* [Auszug aus Artikel]:
____

Foto: Foto:Wienhold | Integration: „Deutsch ist für die schnelle Integration sehr wichtig", sagt Gerti Seger-Milde (stehend links). Hans-Jürgen Wendlandt unterrichtet Flüchtlinge in der evangelischen Kirche in Dettelbach.
KTrwa
 |  aktualisiert: 19.12.2017 03:01 Uhr

Etwa vierzig Menschen sitzen im alten Pfarrhaus in Dettelbach. Sie lauschen Pfarrer Ulrich Vogel, der mit bedeutungsvoller Stimme von christlicher Nächstenliebe und von Verantwortung spricht. Schließlich sei „Deutschland nicht von Ungefähr drittgrößter Rüstungslieferant der Welt.“ Doch es geht an diesem Abend nicht um Verteidigungspolitik, nicht um Schuldfragen und auch nicht um Religion. Es geht um jene 18 Menschen, die nach ihrer Flucht zur Zeit in Dettelbach leben.

Vorne sitzen Heinz Sanwald und Gerti Segerer-Milde. Sie berichten von ihrer Arbeit. Sie haben die ersten Schritte der neuen Nachbarn in Deutschland begleitet.

____

* [Arbeitsauftrag]:
Wiederhole aus dem Artikel über Flüchtlinge in Dettelbach wortgetreu den Abschnitt von „Vorne sitzen Heinz“ bis einschließlich „in Deutschland begleitet.“. Stütze dich dabei ausschließlich auf den Artikel.

____

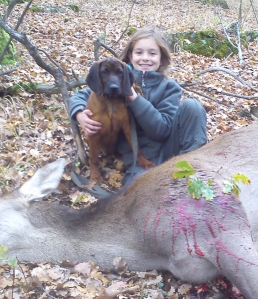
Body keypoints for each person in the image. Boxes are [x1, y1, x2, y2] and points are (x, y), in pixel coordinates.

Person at [69, 28, 208, 185]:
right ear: (130, 56)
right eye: (139, 52)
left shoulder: (169, 87)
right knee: (139, 197)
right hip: (137, 162)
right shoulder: (116, 82)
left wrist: (133, 97)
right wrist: (80, 114)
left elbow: (161, 131)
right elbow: (81, 96)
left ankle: (195, 170)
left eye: (152, 53)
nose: (145, 58)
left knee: (193, 106)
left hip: (170, 150)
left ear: (161, 58)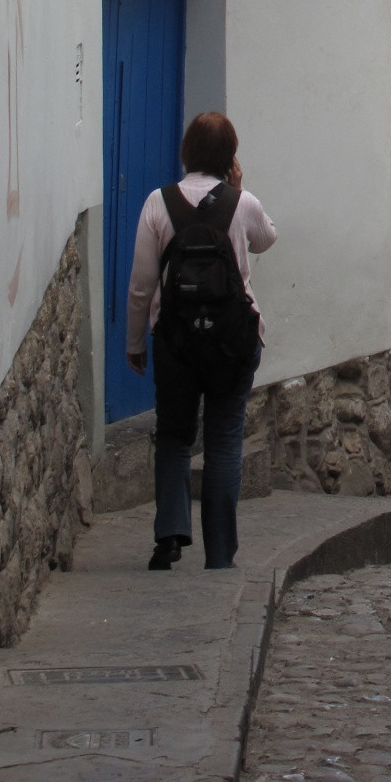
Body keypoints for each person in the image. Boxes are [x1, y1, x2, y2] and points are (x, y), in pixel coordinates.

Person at [127, 111, 276, 572]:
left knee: (173, 434)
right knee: (225, 437)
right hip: (231, 341)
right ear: (229, 156)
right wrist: (239, 184)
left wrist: (136, 343)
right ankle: (219, 552)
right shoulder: (242, 203)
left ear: (186, 151)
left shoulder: (158, 202)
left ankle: (169, 536)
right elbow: (267, 239)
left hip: (176, 341)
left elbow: (140, 287)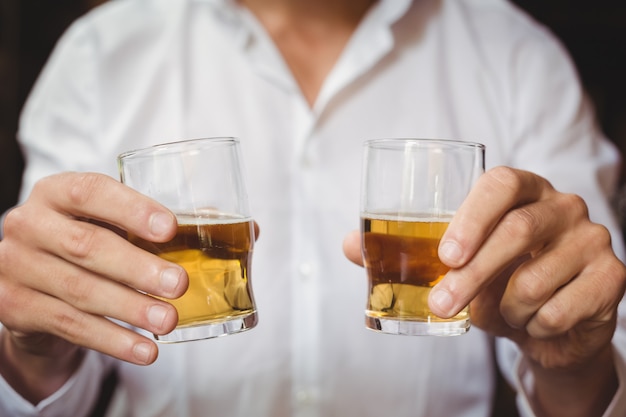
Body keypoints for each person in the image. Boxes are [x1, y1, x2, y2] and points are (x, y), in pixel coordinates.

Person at [1, 0, 625, 416]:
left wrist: (578, 371)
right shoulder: (99, 56)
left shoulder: (519, 57)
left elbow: (594, 360)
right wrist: (29, 351)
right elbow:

____

* [Deine Lösung]:
Vorne sitzen Heinz Sanwald und Gerti Segerer-Milde. Sie berichten von ihrer Arbeit. Sie haben die ersten Schritte der neuen Nachbarn in Deutschland begleitet.